Proxy Statement
Shareholder Proposals (Item 7 on Proxy Card)

Kenneth Steiner, 14 Stoner Avenue, Apt. 2M, Great Neck, New York 11021, owner of 2,790 shares of the Company’s common stock, proposes the following:

7 – Special Shareowner Meetings

RESOLVED, Shareowners ask our board to take the steps necessary unilaterally (to the fullest extent permitted by law) to amend our bylaws and each appropriate governing document to give holders of 15% of our outstanding common stock (or the lowest percentage permitted by law above 15%) the power to call a special shareowner meeting.

This includes that such bylaw and/or charter text will not have any exclusionary or prohibitive language in regard to calling a special meeting that apply only to shareowners but not to management and/or the board (to the fullest extent permitted by law).

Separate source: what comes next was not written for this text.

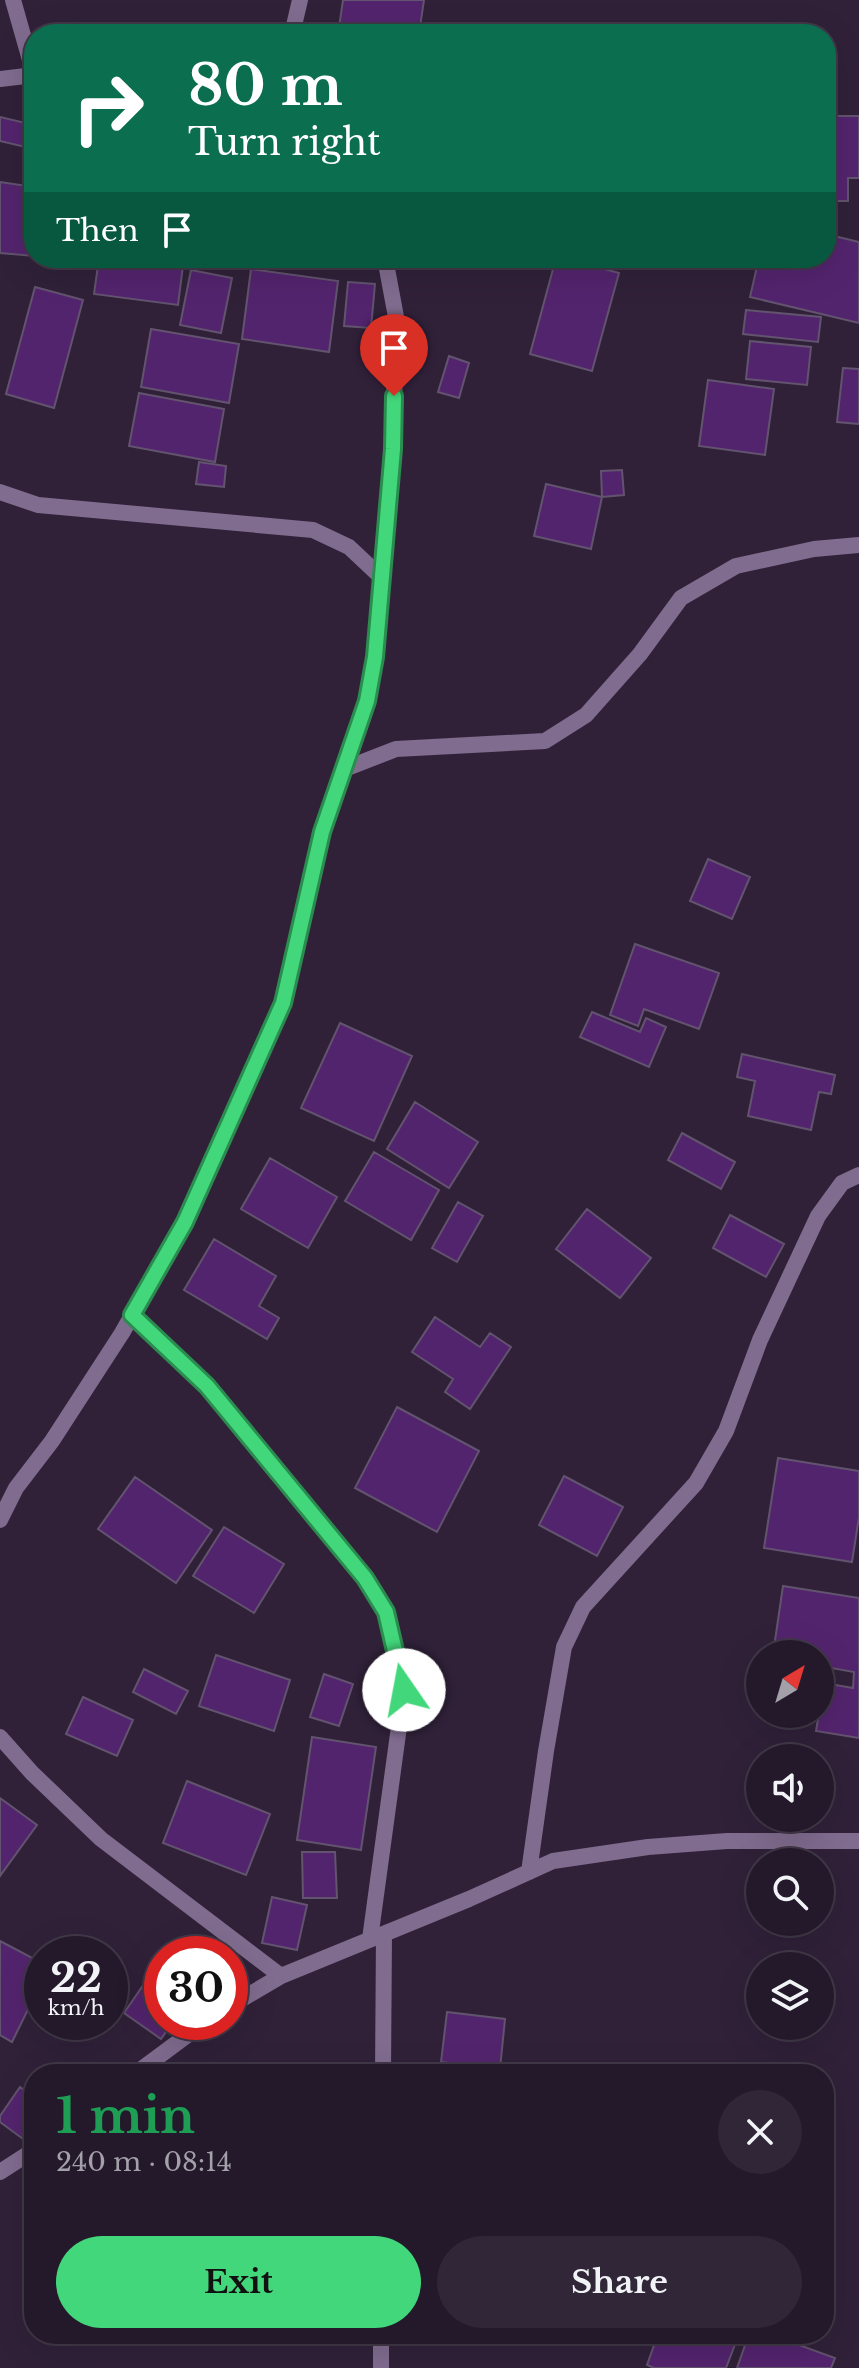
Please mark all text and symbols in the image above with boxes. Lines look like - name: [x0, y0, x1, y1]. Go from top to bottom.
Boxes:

Special meetings allow shareowners to vote on important matters, such as electing new directors that can arise between annual meetings. Shareowner input on the timing of shareowner meetings is especially important when events unfold quickly and issues may become moot by the next annual meeting. This proposal does not impact our board’s current power to call a special meeting.

This proposal topic won more than 60% support at CVS, Sprint and Safeway.

The merit of this Special Shareowner Meeting proposal should also be considered in the context of the opportunity for additional improvement in our company’s 2011 reported corporate governance in order to more fully realize our company’s potential:

The Corporate Library, an independent investment research firm, rated our company “High Concern” in executive pay — $37 million for Ivan Seidenberg.

Performance Share Units for our executives covered a three-year period, which was not sufficiently long-term, and were payable in cash, which did nothing to tie executive performance with long-term shareholder value. Even worse, more than half of the target PSU’s were paid for underperforming more than half of our company’s peer group in terms of relative Total Shareholder Return. Underperforming our industry peers should not result in monetary awards of any kind to our executives.

Our CEO was also entitled to a potential $30 million payment in the event of a change in control. Combined with executive perks for our CEO such as the personal use of company aircraft and contribution to a non-qualified deferral plan, these examples suggested that executive pay practices were not aligned with shareholder interests.

Please encourage our board to respond positively to this proposal to initiate improved corporate governance and financial performance: Special Shareowner Meetings – Yes on 7.

BOARD OF DIRECTORS’ POSITION

Verizon’s Board of Directors believes that this proposal is unnecessary because Verizon’s shareholders already have a meaningful right to call a special meeting. Under Verizon’s bylaws, any shareholder who owns at least 10%, or multiple shareholders who together own at least 25%, of Verizon’s stock may call a special meeting of shareholders. There are only limited circumstances under which a special meeting requested in accordance with the Bylaws would not occur, each of which is designed to prevent costly meetings that are unnecessary because they cannot result in legal action or because shareholders have recently had or will soon have an opportunity to address issues. These circumstances are:

  • the stated business of the special meeting is not a proper subject for shareholder action under Delaware law;

  • the stated business either will be taken up at a shareholder meeting called by the Board to be held within 90 days or was already taken up at a shareholder meeting held within the past 90 days; or

  • the request is made during the period beginning when shareholders may propose business for the Company’s annual meeting and ending at the annual meeting (in this case shareholders already have an opportunity to propose business for the annual meeting without forcing the Company to incur the expense of a special meeting).

A special meeting of shareholders is an extraordinary event that is both expensive and time-consuming. The Board has carefully considered this issue in each of the past four years and firmly believes that the ownership thresholds and the common sense safeguards contained in Verizon’s current bylaw provision strike an appropriate balance between the right of shareholders to call a special meeting and the interests of Verizon and its shareholders in promoting the appropriate use of company resources.

The Board of Directors recommends that you vote AGAINST this proposal.